# Seiko 7s26 Rotor Repair



## en5gcs (Oct 15, 2007)

Hello,

I've spent several hours searching the forum, but couldn't find anything relevant, so I was after some advice; I have a 7s26-0040 (dial marked -0044 R 2) Automatic that was feeling increasingly like the rotor was loosening. When the rotor started taping the case, I thought I'd better have a look!

The rotor bearing is obviously unacceptably worn, but fortunately has not released the balls. Is it possible to obtain spares for this movement, as it is not really cost effective to get repaired by a Seiko Agent?

What about replacement gaskets, do people generally just use generic parts?

Thanks,

Guy


----------



## DavidH (Feb 24, 2003)

...I would put out a request for a good used or an ugly unused complete watch with the same movement. There are loads about for little money, certainly less than a repair costs.

Then a smart fellow like yourself could swap the rotor and maybe the gasket too.


----------



## jasonm (Nov 22, 2003)

Yep, a cheap Seiko 5 off ebay is your best bet I think..


----------



## en5gcs (Oct 15, 2007)

Thanks very much!

For some reason I have never discovered the Seiko 5s - now do I go for an ugly one that I don't mind dismantling, or one that looks good enough to wear...


----------



## grey (Apr 29, 2006)

en5gcs said:


> Thanks very much!
> 
> For some reason I have never discovered the Seiko 5s - now do I go for an ugly one that I don't mind dismantling, or one that looks good enough to wear...


They used to say if you can remember the 1960s, you weren't there.

If you look at most Seiko 5s from the 1970s, you'll be glad you weren't there.









There's plenty around to exterminate. I'll have a look at mine and see if there's anything suitable to dismantle.


----------



## Alf92 (Oct 21, 2016)

=== Data under study ===

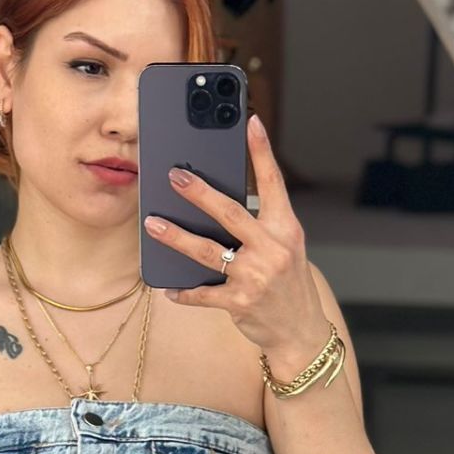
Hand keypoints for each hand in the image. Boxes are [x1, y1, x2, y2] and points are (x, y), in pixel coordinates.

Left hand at [142, 112, 326, 365]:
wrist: (299, 330)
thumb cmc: (288, 283)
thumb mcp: (285, 247)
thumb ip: (260, 225)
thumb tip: (217, 203)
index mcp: (285, 229)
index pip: (274, 183)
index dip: (262, 152)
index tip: (250, 122)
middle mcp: (272, 249)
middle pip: (230, 213)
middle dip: (199, 193)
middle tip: (174, 176)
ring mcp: (255, 277)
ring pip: (207, 251)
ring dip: (176, 237)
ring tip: (153, 224)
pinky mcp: (239, 302)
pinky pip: (203, 294)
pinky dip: (184, 292)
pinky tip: (168, 287)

=== Required work ===
- A) Answer these questions using the forum thread about the Seiko 7s26 rotor repair, one answer per line:
(i) What model number is given for the watch in the first post?
(ii) Where does jasonm suggest getting a cheap Seiko 5?
(iii) What does grey say they will look through for something suitable to dismantle?
- B) From the Seiko rotor forum thread, extract the passage word for word. Begin at the words "## DavidH (Feb" and stop after "bet I think..".
- C) Continue the forum thread on repairing the Seiko 7s26 rotor from the point where it stops.

=== Responses for each task ===
- A)
(i) 7s26-0040
(ii) Off eBay
(iii) Their own watches ("mine")

- B)
## DavidH (Feb 24, 2003)

...I would put out a request for a good used or an ugly unused complete watch with the same movement. There are loads about for little money, certainly less than a repair costs.

Then a smart fellow like yourself could swap the rotor and maybe the gasket too.


----------



## jasonm (Nov 22, 2003)

Yep, a cheap Seiko 5 off ebay is your best bet I think..

- C)
Hello,

I have a little question about the 7s26 movment :

On a new Seiko 5, the rotor bearing seems to have a large play when I gently shake the watch verticaly.
Is it normal ?
If yes, is it not it a problem for the longevity of the watch ?
If not, is there a way to fix it properly without changing for a new rotor ?

Thank you very much for your answer !

(And sorry for my poor english speaking


----------



## IAmATeaf (Dec 4, 2011)

The rotor on my skx009 has some vertical play but it's never caused any issues. No idea why it's like this except maybe for added shock protection which would allow lateral movement.


----------



## ramrod (Nov 4, 2016)

i have a seiko case that i bought recently. i put in a 7s26 movement and a russian pilot dial to make a reasonably nice pilot watch. when i spin it to wind it, i can hear the rotor clicking against something. sure enough - the rotor bearings are shot. i have bought a number of assorted spare movements from a seller from the phillipines (ramon) on fleabay. it was about $14 for 13 assorted movements (plus freight). the movement that i was gonna use as the donor also had a bad rotor.

my cure for this problem is to buy more spare movements. some of them have got to have a good rotor.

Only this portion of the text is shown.